А с ребятами из нашего класса со всеми дружу. Они ко мне ходят каждый день. И пол я сам натираю, мама напрасно жалуется:
«Натащили твои ребята грязи».
У Тоника друзей нет, зато в комнате у него свой уголок, и он не разрешает мне играть там. И говорит, что когда-нибудь у него будет собственный кабинет. На полу там будет ковер, в углу — большой рояль, а на стене — портрет Чайковского. Я лучше куплю мотороллер и поеду далеко: может, в Карпаты, где пихты и две Тиссы — Черная и Белая. Понравится — останусь, буду работать лесорубом. И если Тоник приедет к нам с концертом, не признаюсь, что он мой брат. Хоть бы он стал знаменитым лауреатом всех премий. Все наши знакомые говорят, что он им станет. Мама гордится Тоником. На праздник гости обязательно слушают, как он играет. А потом едят салат и другие вкусные блюда и причмокивают:
«Ваш сын прекрасно играет!»
«Какой вкусный у вас салат!»
Мне тогда почему-то становится смешно…
«Не заводите громких разговоров и игр, — предупреждает мама в будни всех моих товарищей, — у Тоника сложная концертная программа!»
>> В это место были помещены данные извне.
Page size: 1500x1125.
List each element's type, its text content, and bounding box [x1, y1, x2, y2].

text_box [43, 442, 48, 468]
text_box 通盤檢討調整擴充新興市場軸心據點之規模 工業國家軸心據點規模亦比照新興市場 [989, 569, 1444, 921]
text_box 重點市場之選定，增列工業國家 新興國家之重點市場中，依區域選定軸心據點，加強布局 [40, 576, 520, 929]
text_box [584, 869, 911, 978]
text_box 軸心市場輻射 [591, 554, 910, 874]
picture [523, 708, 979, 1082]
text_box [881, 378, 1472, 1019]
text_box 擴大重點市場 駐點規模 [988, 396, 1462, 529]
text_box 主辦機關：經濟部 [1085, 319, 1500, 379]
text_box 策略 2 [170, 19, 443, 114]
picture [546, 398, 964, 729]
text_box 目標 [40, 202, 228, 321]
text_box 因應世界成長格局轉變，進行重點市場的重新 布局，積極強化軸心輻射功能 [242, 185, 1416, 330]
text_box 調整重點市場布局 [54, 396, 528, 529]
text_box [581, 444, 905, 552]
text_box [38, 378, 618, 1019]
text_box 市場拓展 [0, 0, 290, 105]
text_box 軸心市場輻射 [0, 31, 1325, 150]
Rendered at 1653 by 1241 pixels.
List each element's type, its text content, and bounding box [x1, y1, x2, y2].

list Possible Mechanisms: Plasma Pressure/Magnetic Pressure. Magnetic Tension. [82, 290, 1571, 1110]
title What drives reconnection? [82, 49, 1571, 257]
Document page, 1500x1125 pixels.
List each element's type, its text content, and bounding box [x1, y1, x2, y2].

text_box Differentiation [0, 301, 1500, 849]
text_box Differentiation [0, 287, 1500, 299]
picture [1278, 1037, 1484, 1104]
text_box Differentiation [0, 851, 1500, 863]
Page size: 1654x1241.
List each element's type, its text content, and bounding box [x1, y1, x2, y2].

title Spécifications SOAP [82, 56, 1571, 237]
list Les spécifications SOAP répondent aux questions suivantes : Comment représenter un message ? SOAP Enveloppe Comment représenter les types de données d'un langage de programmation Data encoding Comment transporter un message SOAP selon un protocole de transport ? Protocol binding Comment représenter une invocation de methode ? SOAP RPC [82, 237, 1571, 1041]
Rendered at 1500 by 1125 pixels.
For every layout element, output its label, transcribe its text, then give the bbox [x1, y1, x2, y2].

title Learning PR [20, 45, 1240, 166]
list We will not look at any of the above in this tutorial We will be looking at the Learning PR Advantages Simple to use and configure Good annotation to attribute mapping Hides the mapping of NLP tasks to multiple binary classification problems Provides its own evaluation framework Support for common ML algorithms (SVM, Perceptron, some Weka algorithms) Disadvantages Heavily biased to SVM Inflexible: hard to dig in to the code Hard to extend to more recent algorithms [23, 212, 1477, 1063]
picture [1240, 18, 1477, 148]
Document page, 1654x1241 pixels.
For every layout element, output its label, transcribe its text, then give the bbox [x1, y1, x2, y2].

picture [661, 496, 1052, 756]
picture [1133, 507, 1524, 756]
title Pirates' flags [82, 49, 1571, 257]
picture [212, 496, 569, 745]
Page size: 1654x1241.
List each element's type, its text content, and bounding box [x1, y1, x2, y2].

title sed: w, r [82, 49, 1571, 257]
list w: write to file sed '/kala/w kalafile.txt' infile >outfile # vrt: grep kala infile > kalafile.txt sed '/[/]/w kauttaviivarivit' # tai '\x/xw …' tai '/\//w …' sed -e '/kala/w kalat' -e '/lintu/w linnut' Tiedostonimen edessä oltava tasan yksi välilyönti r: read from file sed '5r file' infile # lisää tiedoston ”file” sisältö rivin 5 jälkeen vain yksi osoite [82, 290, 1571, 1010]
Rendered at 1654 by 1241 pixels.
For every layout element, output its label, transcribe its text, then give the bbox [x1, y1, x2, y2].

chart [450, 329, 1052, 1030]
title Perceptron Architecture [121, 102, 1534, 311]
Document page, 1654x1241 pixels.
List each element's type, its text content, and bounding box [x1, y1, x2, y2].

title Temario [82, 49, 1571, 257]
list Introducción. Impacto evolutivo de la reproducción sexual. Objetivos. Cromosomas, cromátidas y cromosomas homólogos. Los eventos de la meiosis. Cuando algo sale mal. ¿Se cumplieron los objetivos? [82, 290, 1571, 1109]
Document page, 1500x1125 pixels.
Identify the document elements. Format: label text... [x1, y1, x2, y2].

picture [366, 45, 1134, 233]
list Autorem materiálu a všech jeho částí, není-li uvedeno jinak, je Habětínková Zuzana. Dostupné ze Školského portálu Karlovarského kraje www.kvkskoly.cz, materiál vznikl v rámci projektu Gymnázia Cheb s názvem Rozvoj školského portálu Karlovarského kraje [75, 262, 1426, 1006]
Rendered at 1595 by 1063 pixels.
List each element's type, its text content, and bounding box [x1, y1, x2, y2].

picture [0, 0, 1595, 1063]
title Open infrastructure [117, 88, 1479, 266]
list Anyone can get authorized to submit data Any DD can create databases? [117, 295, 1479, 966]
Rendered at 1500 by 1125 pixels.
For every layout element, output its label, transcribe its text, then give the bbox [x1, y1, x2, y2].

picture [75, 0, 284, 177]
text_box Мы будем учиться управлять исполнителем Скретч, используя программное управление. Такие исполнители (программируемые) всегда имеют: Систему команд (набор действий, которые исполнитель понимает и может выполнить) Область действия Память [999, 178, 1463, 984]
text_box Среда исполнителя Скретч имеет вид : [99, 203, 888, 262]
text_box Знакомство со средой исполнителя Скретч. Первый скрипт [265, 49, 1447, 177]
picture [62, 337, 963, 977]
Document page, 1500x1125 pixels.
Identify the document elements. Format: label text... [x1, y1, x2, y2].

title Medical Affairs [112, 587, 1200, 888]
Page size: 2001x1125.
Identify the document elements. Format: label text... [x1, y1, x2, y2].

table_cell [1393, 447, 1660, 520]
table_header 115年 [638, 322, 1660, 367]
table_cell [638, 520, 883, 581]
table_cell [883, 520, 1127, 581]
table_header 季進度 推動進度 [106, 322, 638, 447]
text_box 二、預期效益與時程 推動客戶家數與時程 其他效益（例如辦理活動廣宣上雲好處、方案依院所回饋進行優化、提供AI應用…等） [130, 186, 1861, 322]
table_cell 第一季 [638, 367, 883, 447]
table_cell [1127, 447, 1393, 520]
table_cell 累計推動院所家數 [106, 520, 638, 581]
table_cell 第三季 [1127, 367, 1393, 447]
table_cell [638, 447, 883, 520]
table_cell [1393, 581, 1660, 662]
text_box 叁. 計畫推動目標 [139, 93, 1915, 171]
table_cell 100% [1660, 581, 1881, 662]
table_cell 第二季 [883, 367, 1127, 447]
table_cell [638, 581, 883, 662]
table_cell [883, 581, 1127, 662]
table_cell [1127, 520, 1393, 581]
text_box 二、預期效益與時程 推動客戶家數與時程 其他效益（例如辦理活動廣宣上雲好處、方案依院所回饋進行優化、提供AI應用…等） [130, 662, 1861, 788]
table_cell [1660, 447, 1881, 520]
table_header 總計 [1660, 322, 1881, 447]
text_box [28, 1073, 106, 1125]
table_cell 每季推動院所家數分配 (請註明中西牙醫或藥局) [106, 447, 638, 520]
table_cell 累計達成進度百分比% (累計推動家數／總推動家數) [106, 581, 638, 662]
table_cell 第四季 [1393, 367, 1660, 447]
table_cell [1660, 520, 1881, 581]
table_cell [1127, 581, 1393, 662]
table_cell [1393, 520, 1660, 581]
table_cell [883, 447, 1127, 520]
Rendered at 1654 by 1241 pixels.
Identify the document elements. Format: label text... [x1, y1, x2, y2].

Тоник хочет играть на концерте лучше всех. И напрасно какой-то там Марко Терещенко решил выступить с такой же сложной программой. Скрипка Тоника все равно будет звучать лучше: он целый день водит смычком по струнам. И если он на миг перестает играть и прислушивается к нашим разговорам или просит у меня книжку почитать, мама говорит:
«Тоник, миленький, а как у тебя дела с третьей частью сонаты?»
И Тоник снова берется за скрипку, даже не вздохнув. Я понимаю, это хорошо, когда человек так трудится, но ведь никто на свете не мог бы, например, целыми днями играть в футбол. Запутано все это. Спрошу у папы, если не забуду.
Узнав, что завтра наконец концерт, я сначала обрадовался. Не будет больше брат тянуть из скрипки свои нудные гаммы. И телевизор можно будет посмотреть.
Но потом оказалось, что мне придется идти слушать Тоника. Генку Белозуба позвать не разрешили, и я совсем загрустил.
— Что твой Генка понимает в музыке! — презрительно скривил губы брат.
Не собирайся он на концерт, получил бы от меня. Чтоб не кривился. Подумаешь, вундеркинд!
Сидеть в первом ряду — тоска. Совсем не видно, что делается в зале. Я потихоньку вытащил из маминой сумочки конфеты. Но мама немедленно отобрала: это для Тоника.